_WHAT YOU HAVE TO DO_. Put every line of text from the records below into a Markdown table with the columns "No." and "Text", numbering the rows in order and skipping blank lines. Leave the pictures out of the answer.

_DATA EXTRACT_.
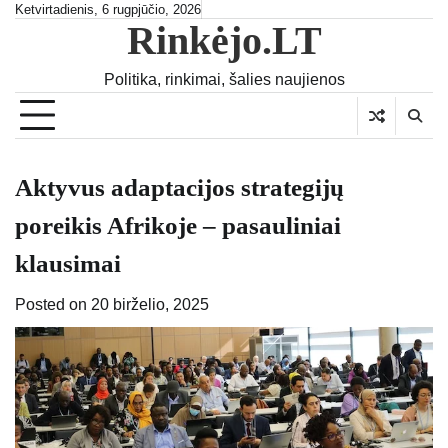
Skip
Ketvirtadienis, 6 rugpjūčio, 2026
Rinkėjo.LT
to
content
Politika, rinkimai, šalies naujienos
Aktyvus adaptacijos strategijų
poreikis Afrikoje – pasauliniai
klausimai
Posted on
20 birželio, 2025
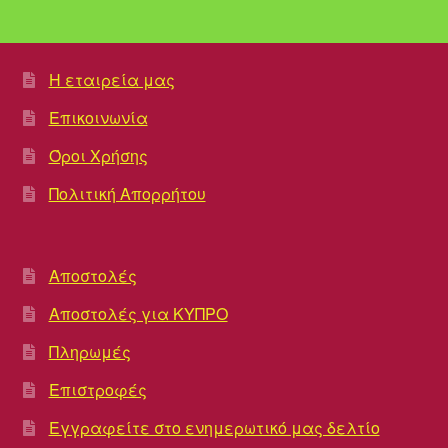
Η εταιρεία μας
Επικοινωνία
Όροι Χρήσης
Πολιτική Απορρήτου
Αποστολές
Αποστολές για ΚΥΠΡΟ
Πληρωμές
Επιστροφές
Εγγραφείτε στο ενημερωτικό μας δελτίο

_RESPONSE TO THIS TASK_.
| No. | Text |
|---|---|
| 1 | Skip |
| 2 | Ketvirtadienis, 6 rugpjūčio, 2026 |
| 3 | Rinkėjo.LT |
| 4 | to |
| 5 | content |
| 6 | Politika, rinkimai, šalies naujienos |
| 7 | Aktyvus adaptacijos strategijų |
| 8 | poreikis Afrikoje – pasauliniai |
| 9 | klausimai |
| 10 | Posted on |
| 11 | 20 birželio, 2025 |
| 12 | Η εταιρεία μας |
| 13 | Επικοινωνία |
| 14 | Όροι Χρήσης |
| 15 | Πολιτική Απορρήτου |
| 16 | Αποστολές |
| 17 | Αποστολές για ΚΥΠΡΟ |
| 18 | Πληρωμές |
| 19 | Επιστροφές |
| 20 | Εγγραφείτε στο ενημερωτικό μας δελτίο |